July 9, 2014

USC Stem Cell and the USC Norris Comprehensive Cancer Center accelerate drug discovery

(Image courtesy of the National Institutes of Health)

(Image courtesy of the National Institutes of Health)

By Cristy Lytal

Three teams of USC stem cell researchers have won a coveted prize — the opportunity to test 3,000 drug candidates or chemicals for the potential to help patients. Two teams will focus their efforts on cancer, and the third team will search for ways to accelerate the healing of large bone fractures.

The free screens will take place at the new Choi Family Therapeutic Screening Facility, part of the Eli and Edythe Broad Center for Regenerative Medicine and Stem Cell Research at USC. Andy McMahon, director of the stem cell research center, is sponsoring the bone repair project, and Stephen Gruber, director of the USC Norris Comprehensive Cancer Center, is sponsoring the two cancer-related screens.
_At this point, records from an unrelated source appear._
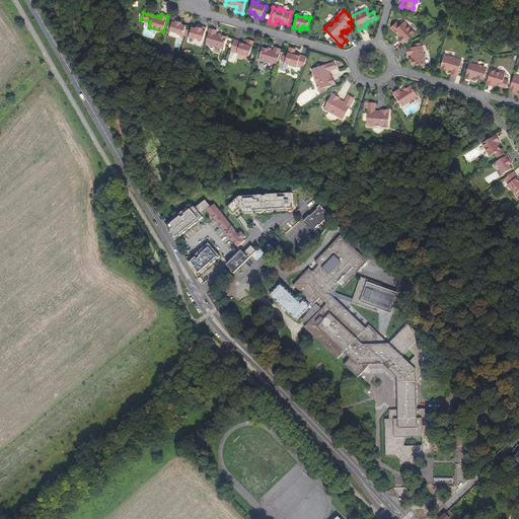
[(177,34),(182,35),(186,25),(181,24),(181,22),(179,21),(180,20),(173,18),(170,30),(178,32),(177,34)]
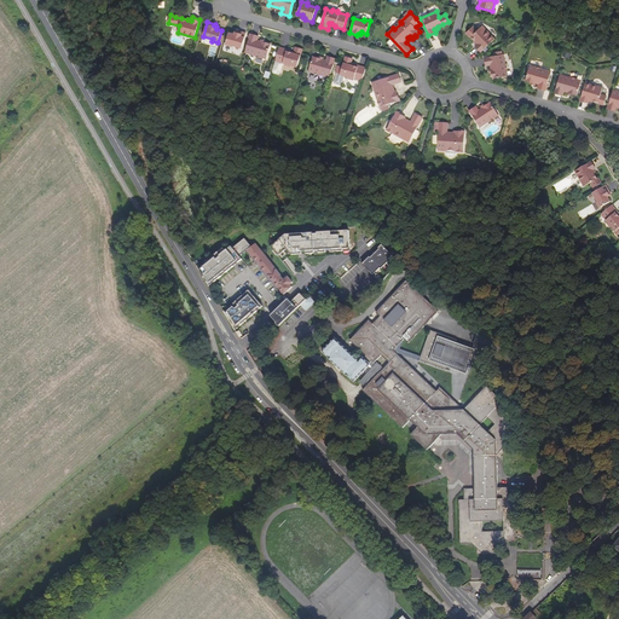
[(495,39),(482,25),(478,30),(473,27),(467,32),(472,36),(475,40),(475,41),(478,44),(476,45),(475,46),(481,52),(495,39)]
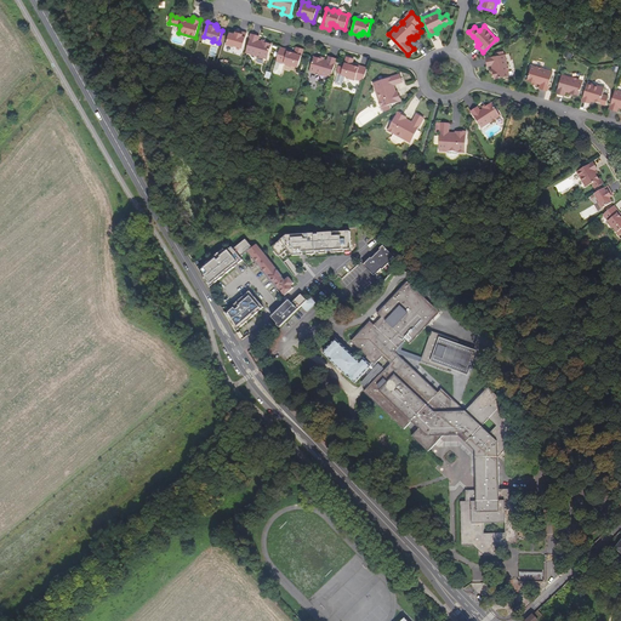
[(229,33),(226,45),(232,46),(233,45),(243,47),(246,33),(239,30),(238,33),(235,32),(235,34),(229,33)]
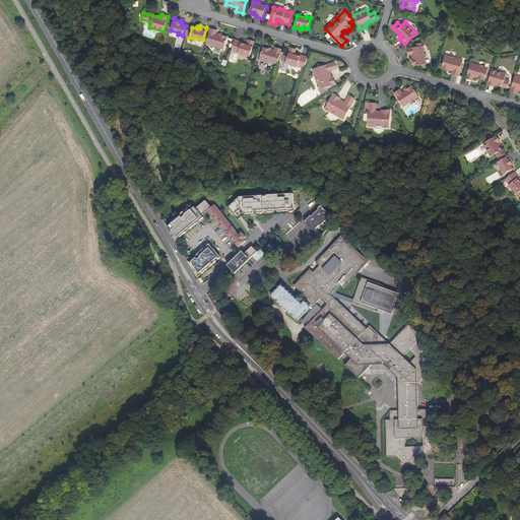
[(220,48),(224,50),(228,38),(222,36),(219,35),(216,34),(217,30),(210,28),(206,44),(214,47),(219,49),(220,48)]
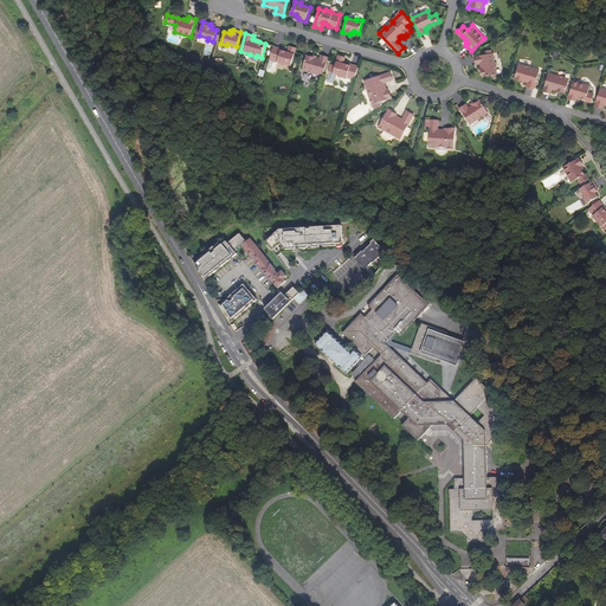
[(285,64),(291,66),(296,49),(290,46),(288,51),(288,52),(285,52),(287,51),(282,50),(282,49),(274,46),(270,59),(270,60),(268,69),(269,71),(274,72),(275,71),(278,62),(279,63),(279,64),(284,65),(285,64)]
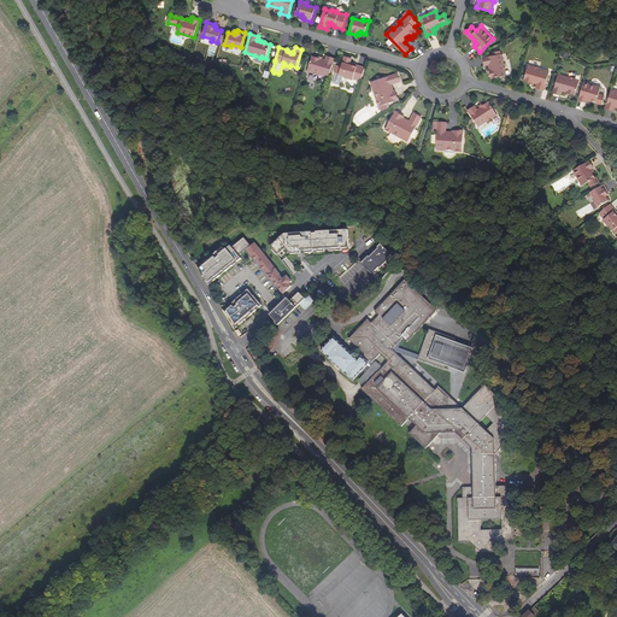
[(492,78),(506,76),(505,70),(506,70),(505,64),(504,64),(501,53),(483,58),(485,65),(489,65),(492,78)]
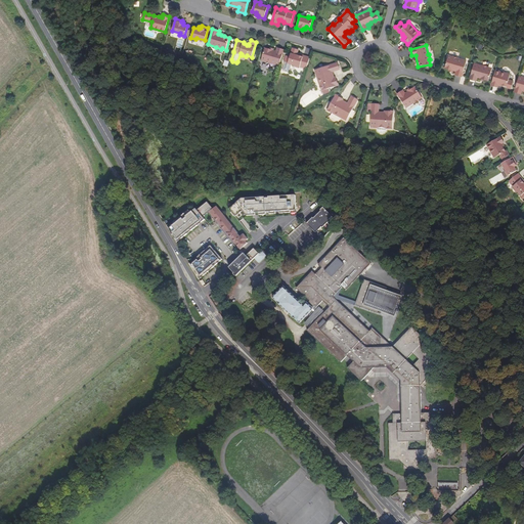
[(265,48),(261,60),(265,61),(271,63),(279,66),(285,50),(277,48),(276,51),(265,48)]
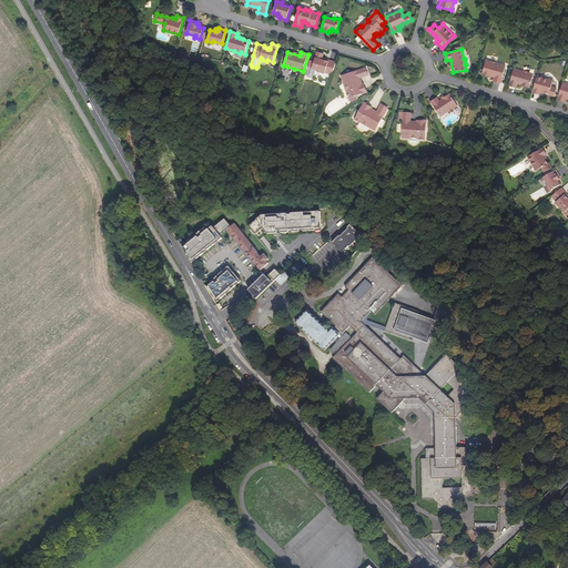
[(310,60),(308,67),(310,68),(306,77),(313,79),(316,70),(317,71),(318,72),(322,73),(324,72),(333,74),(336,62),(328,60),(328,61),(324,60),(322,60),(322,59),(324,54),(317,52),(314,61),(310,60)]
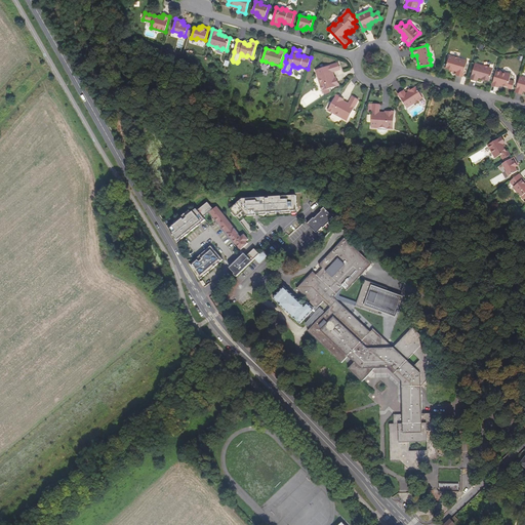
[(453,56),(449,55),(446,68),(451,69),(454,70),(457,71),(456,75),(462,77),(468,61),(459,58),(453,56)]
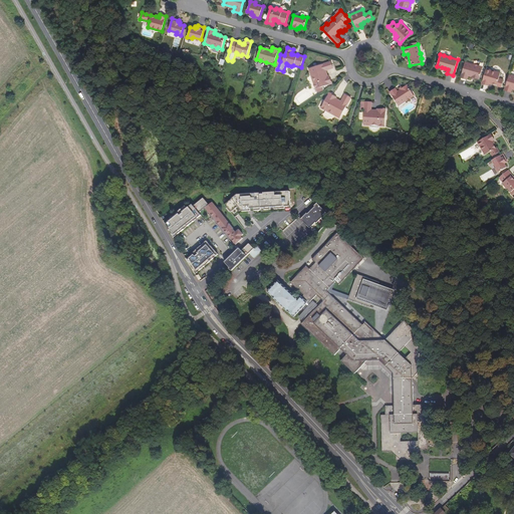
[(333,68),(331,61),(309,68),(311,75),(312,75),(315,83),(313,83),(316,92),(323,90),(322,86),(332,83),(331,79),(330,79),(329,75),(328,76),(326,76),(325,74),(327,74),(326,70),(333,68)]
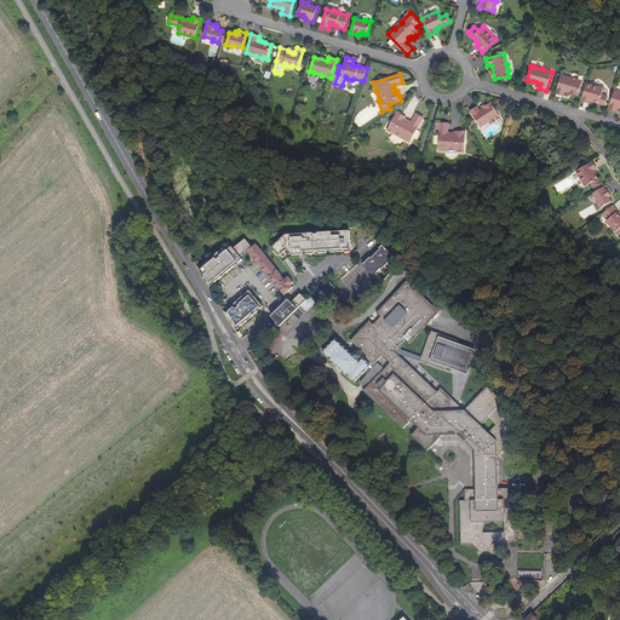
[(579,96),(583,81),(578,80),(578,79),(572,78),(561,75),(556,93),(563,96),(564,91),(569,92),(573,93),(579,96)]
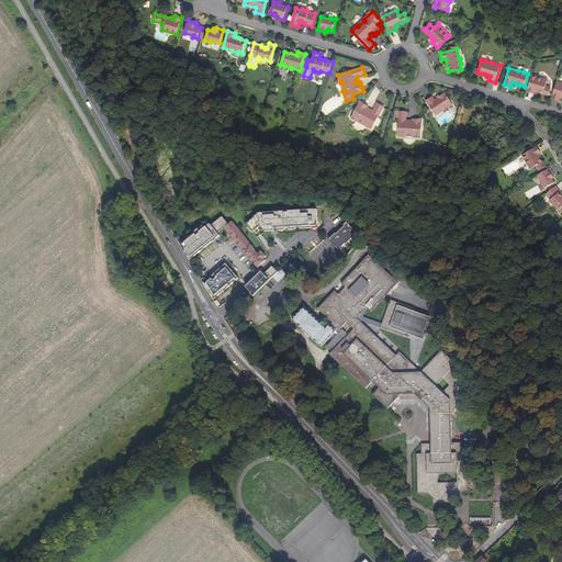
[(546,86),(548,79),(531,75),(527,91),(531,92),(534,93),(535,91),(535,90),(538,91),(543,92),(549,93),(551,87),(546,86)]
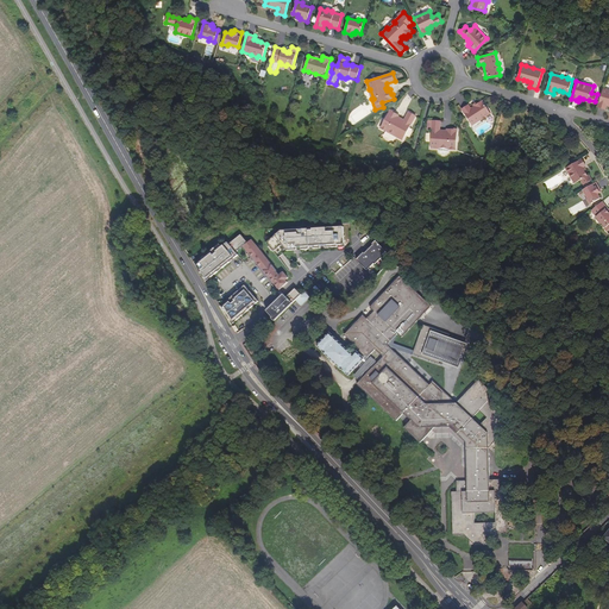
[(608,89),(603,88),(598,107),(606,108),(607,105),(608,105),(608,89)]
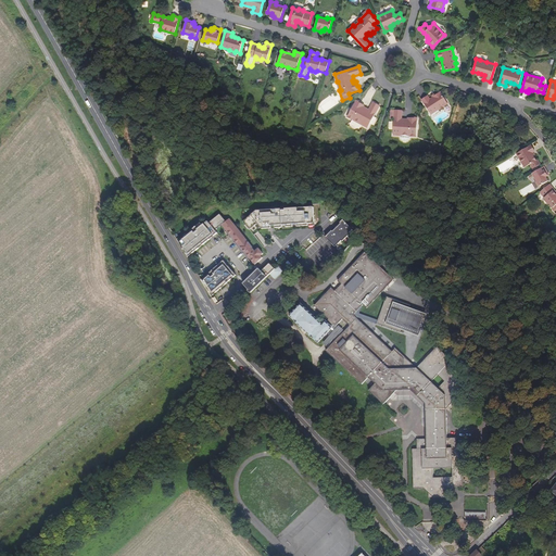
[(444,105),(449,103),(441,92),(437,95),(430,99),(428,96),(421,100),(431,114),(439,109),(440,110),(444,106),(444,105)]
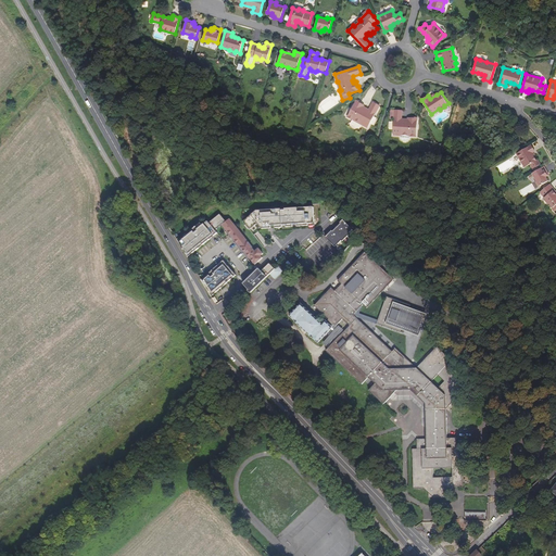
[(368,128),(380,105),(374,102),(369,110),(366,108),(365,109),(363,108),(364,106),(365,105),(361,103),(361,102),(356,100),(348,116),(353,119),(354,118),(362,123),(361,124),(368,128)]
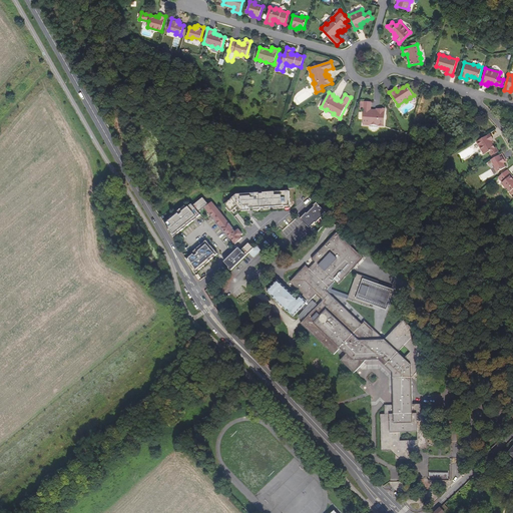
[(372,102),(361,101),(360,108),(364,109),(363,124),(370,125),(370,124),(379,124),(378,125),(384,126),(386,108),(381,108),(381,109),(377,108),(377,110),(377,111),(375,111),(375,110),(371,109),(372,102)]
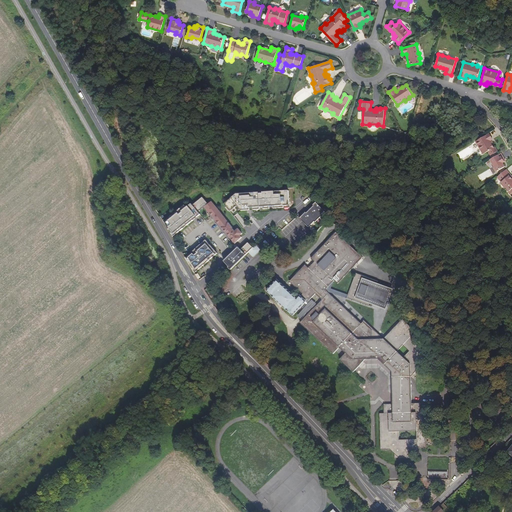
[(476,142),(483,154),(488,151),(491,156),(496,152),(494,148),(491,144),(492,144),(490,141),(491,140),(493,139),(489,134),(476,142)]
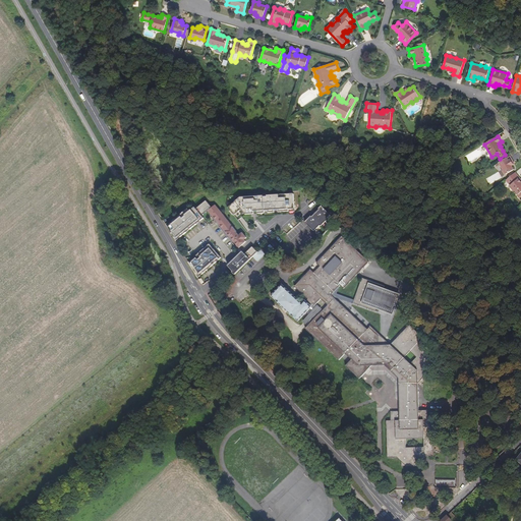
[(502,171),(505,175),(514,170),(512,166),(513,165),(512,163),(514,162),(510,156),(499,163),(503,170),(502,171)]
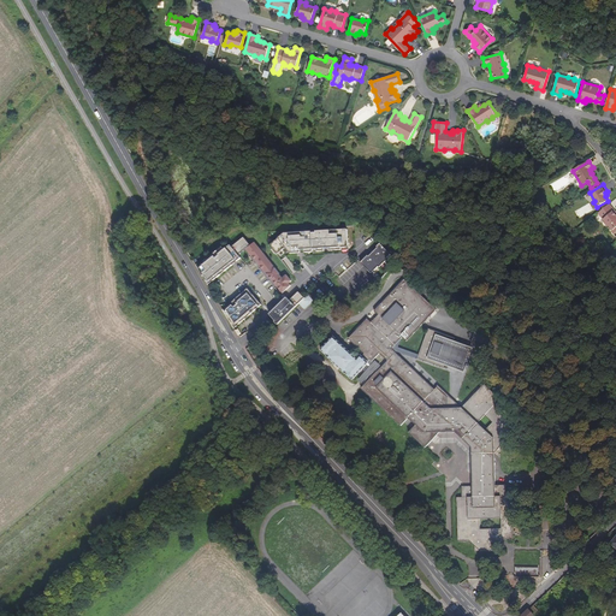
[(609,226),(612,231),(615,227),(615,213),(614,211),(615,211),(609,205),(598,213),(604,220),(604,223),(608,226),(609,226)]
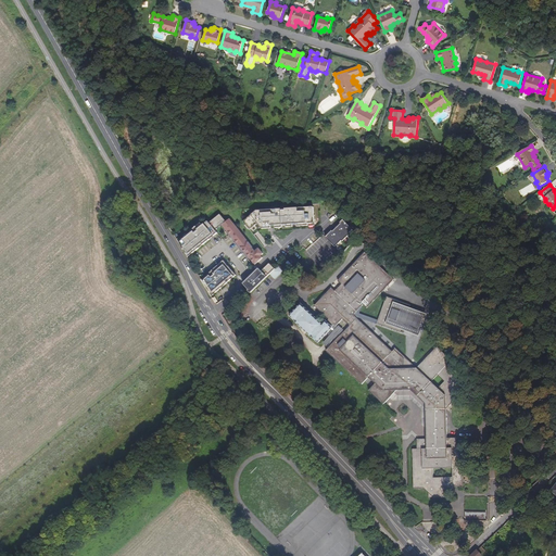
[(281,209),(256,211),(243,222),(245,225),(244,225),(248,229),(249,229),(250,230),(257,224),(262,229),(272,228),(270,225),(275,225),(275,228),(282,227),(282,225),(286,224),(286,227),(293,226),(293,224),(297,223),(297,226),(308,225),(308,222),(314,222),(313,205),(285,207),(285,210),(281,210),(281,209)]
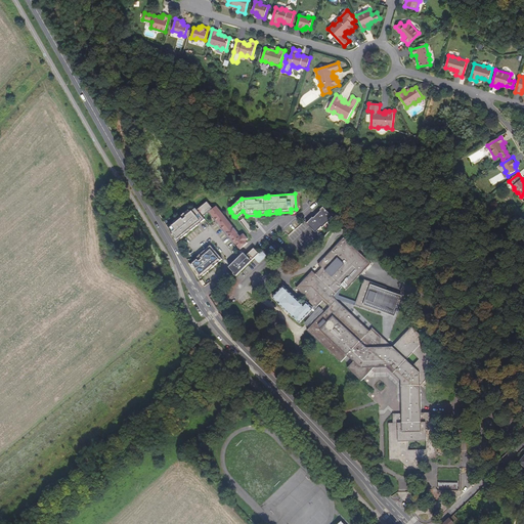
[(210,212),(241,250),(248,243),(246,241),(248,238),(244,234),(241,237),(237,233),(216,207),(213,209),(207,203),(198,211),(195,209),(191,213),(189,211),(174,223),(175,224),(170,229),(168,227),(168,228),(177,244),(205,220),(203,217),(210,212)]
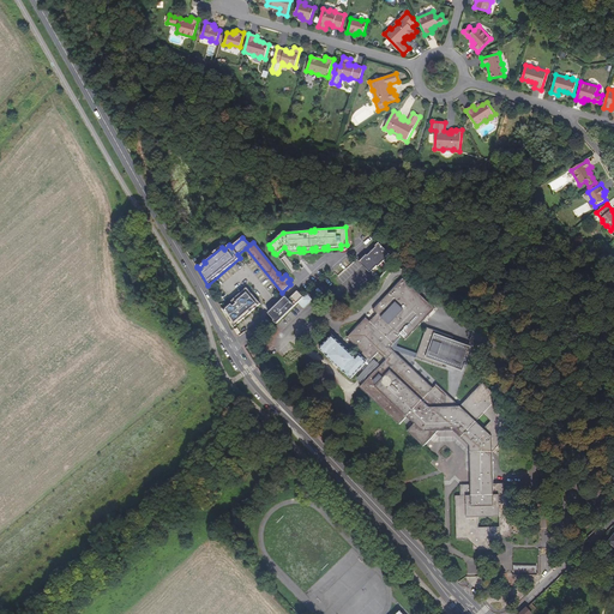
[(385,259),(390,253),(379,242),(375,246),(377,247),(374,250),(372,251),(371,253),(367,256),(362,259),(360,263),(371,275),(378,266),(379,268),(386,260),(385,259)]
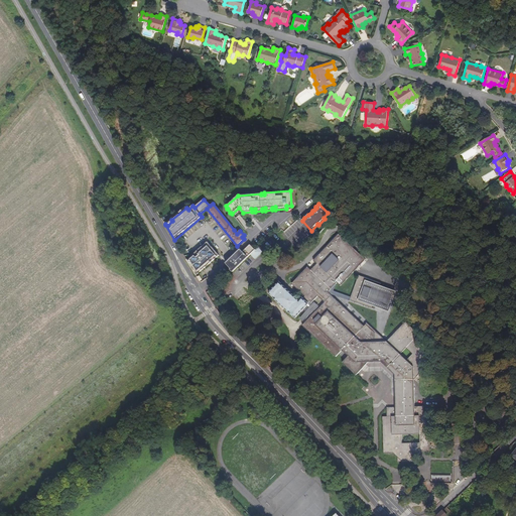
[(245,229),(249,226),(239,215),(236,218),(245,229)]
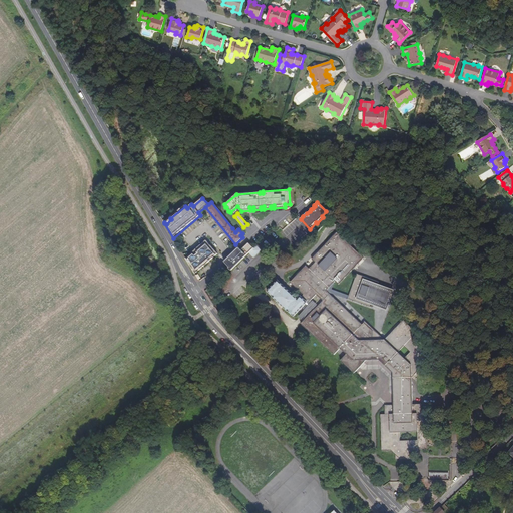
[(363,325),(330,294),(330,293),(348,299),(370,307),(371,303),(384,308),(391,291),(377,286),(379,282),(357,274),(348,297),(331,290),(332,289),(329,288),(335,282),(339,285),(364,258),(337,232),(312,260),(315,263),(310,269),(306,266),(290,283),(303,295),(302,297),(301,297),(298,300),(278,281),(268,292),(273,297),(273,298),(288,311),(294,316),(310,300),(311,301),(317,295),(323,301),(301,324),(334,355),(341,348),(347,354),(341,361),(354,373),(366,360),(379,360),(392,372),(393,373),(394,405),(385,405),(385,414),(381,414),(382,451),(391,450),(396,455),(396,459),(414,459),(414,454),(418,450),(427,449),(426,413),(422,413),(421,404),(412,404),(412,378),(431,358),(417,345),(417,333),(403,320),(385,340),(372,341),(360,328),(363,325)]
The bone repair project brings together Gage Crump and Francesca Mariani, two principal investigators at USC’s stem cell research center. They will test a variety of chemicals to see which ones encourage cartilage progenitors to develop into “ossifying chondrocytes,” a special type of cell that promotes bone growth. Such chemicals would hold promise for healing large fractures in patients.

A second project led by Shou-Jiang Gao, professor of Molecular Microbiology and Immunology at the USC Norris Comprehensive Cancer Center, is seeking new treatments for a group of tumors and cancers caused by Karposi’s sarcoma-associated herpesvirus, or KSHV. The goal is to use the screening facility to find potential drugs that inhibit or kill tumor or cancer cells, but have no effect on healthy cells.

Amy S. Lee, professor of Biochemistry and Molecular Biology at the USC Norris Comprehensive Cancer Center, is heading up the third project. Her team will use the screening facility in their quest for potential drugs to suppress a cancer-promoting protein called GRP78. The protein plays a major role in the growth and survival of a wide variety of cancers, including pancreatic adenocarcinoma.

Courtesy of McMahon and Gruber, all of these researchers will have complimentary access to the screening facility’s extensive chemical libraries, state-of-the-art equipment and trained technicians. The screening facility was recently established with a generous donation from The Choi Family Trust.

“Drs. McMahon and Gruber have sponsored these free screens to encourage translational research at USC,” said Justin Ichida, director of the screening facility and principal investigator at the stem cell research center. “Their goal is simple: transforming today’s discoveries into tomorrow’s cures.”